This is an article printed in the guardian by... a BUSINESSMAN.

Please read it. Then, and here's the fun bit...

WRITE AND TELL HIM WHAT YOU THINK! (click on the address)

The inside view
A doppelganger pops up on the Treasury bench

Just as the City thought socialism finished it comes rampaging back. And this time there is no opposition

Edmond Warner
Guardian

Saturday April 20, 2002


A curious thing happened on Wednesday. A gentleman looking uncannily like Gordon Brown delivered a Budget statement on behalf of the government. He even sounded like the chancellor. But what he said was so out of character that one can only conclude he was a doppelganger. A cunning ruse by the forces of evil to destabilise the economy by stealth tax, perhaps.

The City and business had rather grown to like the chancellor.

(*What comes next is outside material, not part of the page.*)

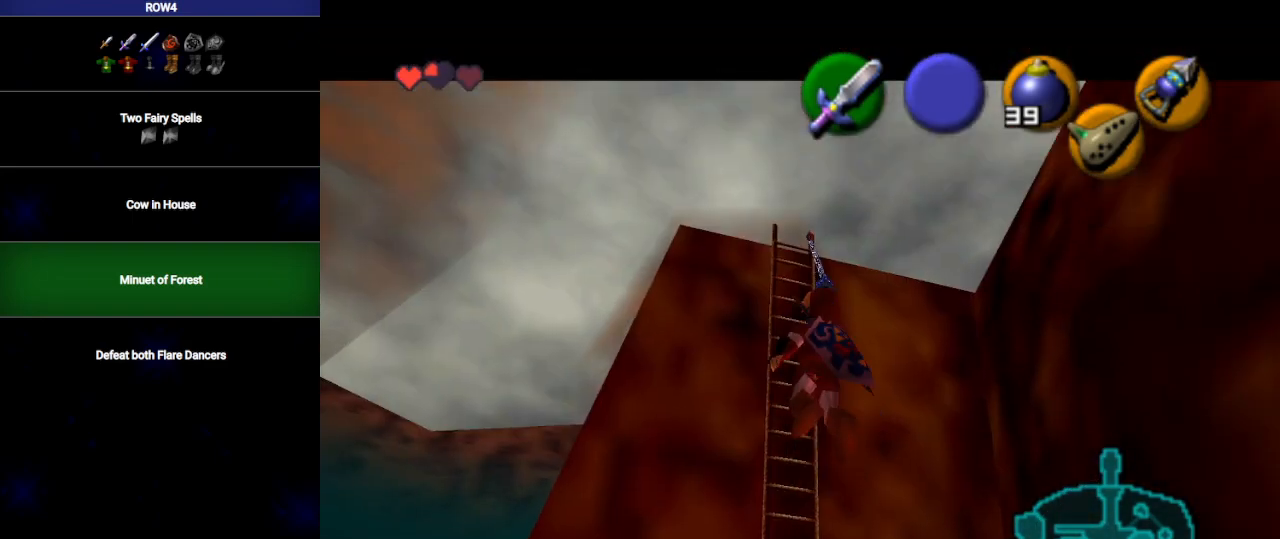
{"buttons": [], "left_stick": "up", "right_stick": "center", "events": []}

He was prone to tinkering with the tax regime like a fussy mother seeing her offspring off to school. But that was forgivable - the price to pay for a cautious steward of the economy apparently immune to destabilising rushes of blood to the head. This was a man who understood that volatility is the enemy of industrial success.

First, as a whey-faced newcomer, Labour's first chancellor for a generation ceded control of monetary policy to the Bank of England. A bold decision, and a shocking one at the time. What kind of politician thirsts for power for 18 years and then relinquishes an enormous chunk of it at a stroke? The decision was the correct one, whatever revisionist academics might say when they analyse interest rates with 20:20 hindsight.

Then, Mr Brown set about the expectations of socialists hungry for reform and crushed them with his fiscal conservatism.

Certain things, it transpired, really could only get better. Inflation, for one. The length of the economic cycle, for another. Public services? But that would be putting the health of the economy at risk. And that would not do.

It is hard to grumble when the British economy, in a year of trauma such as 2001, knocks spots off the competition. The political opposition couldn't lay a glove on him. This said much about the opposition, but more about the chancellor.

Business interests had ceased to care about the weakness of the Conservatives, because the chancellor was a reassuring rock. Only his apparently fanatical opposition to the euro gave cause for concern.

Pocket picking
All the tinkering added up to irritating pocket picking, rather than front-on income and corporate tax increases, just as his puny critics claimed. Hauliers mobilised the nation's drivers against fuel duties. But this flaring of national character was over in a trice. This was an economy creating prosperity by creating jobs that would never be taxed more highly.

Until, that is, this week. Whoever it was delivering that speech in the house has spun the government's policy through 180 degrees. Gone was the insistence that public services mend and make do. Blown is the promise that income tax rates would not be increased. Back is the socialist utopia that sustained Labour's foul weather supporters through the 18-year deluge. Fractured is the compact between industry and government.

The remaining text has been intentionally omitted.